▶ [Prompt] Copy each of the following lines with no changes.

↓↓↓

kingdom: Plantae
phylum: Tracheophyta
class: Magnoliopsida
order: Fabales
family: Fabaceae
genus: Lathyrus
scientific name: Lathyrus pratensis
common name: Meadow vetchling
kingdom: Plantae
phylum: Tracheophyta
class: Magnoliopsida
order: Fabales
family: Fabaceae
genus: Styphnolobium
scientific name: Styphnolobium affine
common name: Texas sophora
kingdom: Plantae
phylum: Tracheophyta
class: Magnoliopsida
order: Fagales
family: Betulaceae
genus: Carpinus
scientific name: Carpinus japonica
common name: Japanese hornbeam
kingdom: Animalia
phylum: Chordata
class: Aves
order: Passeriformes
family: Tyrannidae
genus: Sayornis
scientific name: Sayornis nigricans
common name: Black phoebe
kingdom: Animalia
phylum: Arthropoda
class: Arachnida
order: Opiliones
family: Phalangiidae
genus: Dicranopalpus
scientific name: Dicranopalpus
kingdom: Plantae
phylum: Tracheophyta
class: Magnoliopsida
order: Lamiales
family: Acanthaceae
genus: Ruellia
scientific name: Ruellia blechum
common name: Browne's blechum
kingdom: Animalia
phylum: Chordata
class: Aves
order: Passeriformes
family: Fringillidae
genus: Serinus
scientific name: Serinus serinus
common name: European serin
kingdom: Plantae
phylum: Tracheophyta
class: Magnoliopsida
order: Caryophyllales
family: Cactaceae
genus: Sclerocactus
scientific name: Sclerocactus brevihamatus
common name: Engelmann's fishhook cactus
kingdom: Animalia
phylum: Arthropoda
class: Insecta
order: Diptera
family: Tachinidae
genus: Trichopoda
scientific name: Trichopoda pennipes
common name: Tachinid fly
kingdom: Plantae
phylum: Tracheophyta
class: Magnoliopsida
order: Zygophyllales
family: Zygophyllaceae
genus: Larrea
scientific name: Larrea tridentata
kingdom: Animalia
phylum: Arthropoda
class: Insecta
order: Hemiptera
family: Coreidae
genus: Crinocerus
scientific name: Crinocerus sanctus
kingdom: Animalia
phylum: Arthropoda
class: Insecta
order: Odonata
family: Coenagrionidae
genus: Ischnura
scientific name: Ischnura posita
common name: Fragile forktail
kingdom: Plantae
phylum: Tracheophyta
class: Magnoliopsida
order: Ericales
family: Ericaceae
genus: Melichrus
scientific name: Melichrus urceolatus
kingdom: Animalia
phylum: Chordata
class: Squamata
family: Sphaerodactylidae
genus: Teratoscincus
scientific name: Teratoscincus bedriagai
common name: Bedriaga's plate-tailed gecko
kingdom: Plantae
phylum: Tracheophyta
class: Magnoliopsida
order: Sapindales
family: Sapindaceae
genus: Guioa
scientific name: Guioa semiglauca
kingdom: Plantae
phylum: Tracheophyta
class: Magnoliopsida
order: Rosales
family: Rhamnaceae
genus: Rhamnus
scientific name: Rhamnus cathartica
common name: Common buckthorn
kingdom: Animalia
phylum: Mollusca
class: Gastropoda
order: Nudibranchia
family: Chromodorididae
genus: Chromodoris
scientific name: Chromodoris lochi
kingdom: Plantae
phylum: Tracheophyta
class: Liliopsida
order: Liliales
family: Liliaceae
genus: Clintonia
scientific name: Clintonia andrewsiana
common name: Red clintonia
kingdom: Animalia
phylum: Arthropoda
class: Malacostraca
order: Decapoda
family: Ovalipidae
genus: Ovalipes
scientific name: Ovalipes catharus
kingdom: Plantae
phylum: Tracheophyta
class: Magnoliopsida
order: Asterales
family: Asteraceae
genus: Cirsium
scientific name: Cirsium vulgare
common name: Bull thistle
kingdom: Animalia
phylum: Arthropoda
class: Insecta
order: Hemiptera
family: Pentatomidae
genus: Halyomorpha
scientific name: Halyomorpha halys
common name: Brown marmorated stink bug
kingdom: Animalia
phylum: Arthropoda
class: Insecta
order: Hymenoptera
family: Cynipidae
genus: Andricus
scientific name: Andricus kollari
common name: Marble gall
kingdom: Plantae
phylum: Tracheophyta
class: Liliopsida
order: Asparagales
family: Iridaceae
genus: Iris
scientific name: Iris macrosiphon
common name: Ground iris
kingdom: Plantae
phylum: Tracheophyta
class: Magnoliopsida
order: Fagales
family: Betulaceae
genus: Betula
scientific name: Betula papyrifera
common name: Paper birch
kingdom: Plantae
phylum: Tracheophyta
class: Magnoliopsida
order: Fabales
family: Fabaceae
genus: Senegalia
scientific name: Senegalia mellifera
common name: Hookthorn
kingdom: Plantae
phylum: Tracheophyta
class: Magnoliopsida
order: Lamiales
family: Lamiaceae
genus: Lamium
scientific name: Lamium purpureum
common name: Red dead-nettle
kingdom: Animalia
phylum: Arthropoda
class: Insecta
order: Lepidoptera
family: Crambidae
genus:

↑↑↑

▶ [Task result]
kingdom: Plantae
phylum: Tracheophyta
class: Magnoliopsida
order: Fabales
family: Fabaceae
genus: Lathyrus
scientific name: Lathyrus pratensis
common name: Meadow vetchling
kingdom: Plantae
phylum: Tracheophyta
class: Magnoliopsida
order: Fabales
family: Fabaceae
genus: Styphnolobium
scientific name: Styphnolobium affine
common name: Texas sophora
kingdom: Plantae
phylum: Tracheophyta
class: Magnoliopsida
order: Fagales
family: Betulaceae
genus: Carpinus
scientific name: Carpinus japonica
common name: Japanese hornbeam
kingdom: Animalia
phylum: Chordata
class: Aves
order: Passeriformes
family: Tyrannidae
genus: Sayornis
scientific name: Sayornis nigricans
common name: Black phoebe
kingdom: Animalia
phylum: Arthropoda
class: Arachnida
order: Opiliones
family: Phalangiidae
genus: Dicranopalpus
scientific name: Dicranopalpus
kingdom: Plantae
phylum: Tracheophyta
class: Magnoliopsida
order: Lamiales
family: Acanthaceae
genus: Ruellia
scientific name: Ruellia blechum
common name: Browne's blechum
kingdom: Animalia
phylum: Chordata
class: Aves
order: Passeriformes
family: Fringillidae
genus: Serinus
scientific name: Serinus serinus
common name: European serin
kingdom: Plantae
phylum: Tracheophyta
class: Magnoliopsida
order: Caryophyllales
family: Cactaceae
genus: Sclerocactus
scientific name: Sclerocactus brevihamatus
common name: Engelmann's fishhook cactus
kingdom: Animalia
phylum: Arthropoda
class: Insecta
order: Diptera
family: Tachinidae
genus: Trichopoda
scientific name: Trichopoda pennipes
common name: Tachinid fly
kingdom: Plantae
phylum: Tracheophyta
class: Magnoliopsida
order: Zygophyllales
family: Zygophyllaceae
genus: Larrea
scientific name: Larrea tridentata
kingdom: Animalia
phylum: Arthropoda
class: Insecta
order: Hemiptera
family: Coreidae
genus: Crinocerus
scientific name: Crinocerus sanctus
kingdom: Animalia
phylum: Arthropoda
class: Insecta
order: Odonata
family: Coenagrionidae
genus: Ischnura
scientific name: Ischnura posita
common name: Fragile forktail
kingdom: Plantae
phylum: Tracheophyta
class: Magnoliopsida
order: Ericales
family: Ericaceae
genus: Melichrus
scientific name: Melichrus urceolatus
kingdom: Animalia
phylum: Chordata
class: Squamata
family: Sphaerodactylidae
genus: Teratoscincus
scientific name: Teratoscincus bedriagai
common name: Bedriaga's plate-tailed gecko
kingdom: Plantae
phylum: Tracheophyta
class: Magnoliopsida
order: Sapindales
family: Sapindaceae
genus: Guioa
scientific name: Guioa semiglauca
kingdom: Plantae
phylum: Tracheophyta
class: Magnoliopsida
order: Rosales
family: Rhamnaceae
genus: Rhamnus
scientific name: Rhamnus cathartica
common name: Common buckthorn
kingdom: Animalia
phylum: Mollusca
class: Gastropoda
order: Nudibranchia
family: Chromodorididae
genus: Chromodoris
scientific name: Chromodoris lochi
kingdom: Plantae
phylum: Tracheophyta
class: Liliopsida
order: Liliales
family: Liliaceae
genus: Clintonia
scientific name: Clintonia andrewsiana
common name: Red clintonia
kingdom: Animalia
phylum: Arthropoda
class: Malacostraca
order: Decapoda
family: Ovalipidae
genus: Ovalipes
scientific name: Ovalipes catharus
kingdom: Plantae
phylum: Tracheophyta
class: Magnoliopsida
order: Asterales
family: Asteraceae
genus: Cirsium
scientific name: Cirsium vulgare
common name: Bull thistle
kingdom: Animalia
phylum: Arthropoda
class: Insecta
order: Hemiptera
family: Pentatomidae
genus: Halyomorpha
scientific name: Halyomorpha halys
common name: Brown marmorated stink bug
kingdom: Animalia
phylum: Arthropoda
class: Insecta
order: Hymenoptera
family: Cynipidae
genus: Andricus
scientific name: Andricus kollari
common name: Marble gall
kingdom: Plantae
phylum: Tracheophyta
class: Liliopsida
order: Asparagales
family: Iridaceae
genus: Iris
scientific name: Iris macrosiphon
common name: Ground iris
kingdom: Plantae
phylum: Tracheophyta
class: Magnoliopsida
order: Fagales
family: Betulaceae
genus: Betula
scientific name: Betula papyrifera
common name: Paper birch
kingdom: Plantae
phylum: Tracheophyta
class: Magnoliopsida
order: Fabales
family: Fabaceae
genus: Senegalia
scientific name: Senegalia mellifera
common name: Hookthorn
kingdom: Plantae
phylum: Tracheophyta
class: Magnoliopsida
order: Lamiales
family: Lamiaceae
genus: Lamium
scientific name: Lamium purpureum
common name: Red dead-nettle
kingdom: Animalia
phylum: Arthropoda
class: Insecta
order: Lepidoptera
family: Crambidae
genus:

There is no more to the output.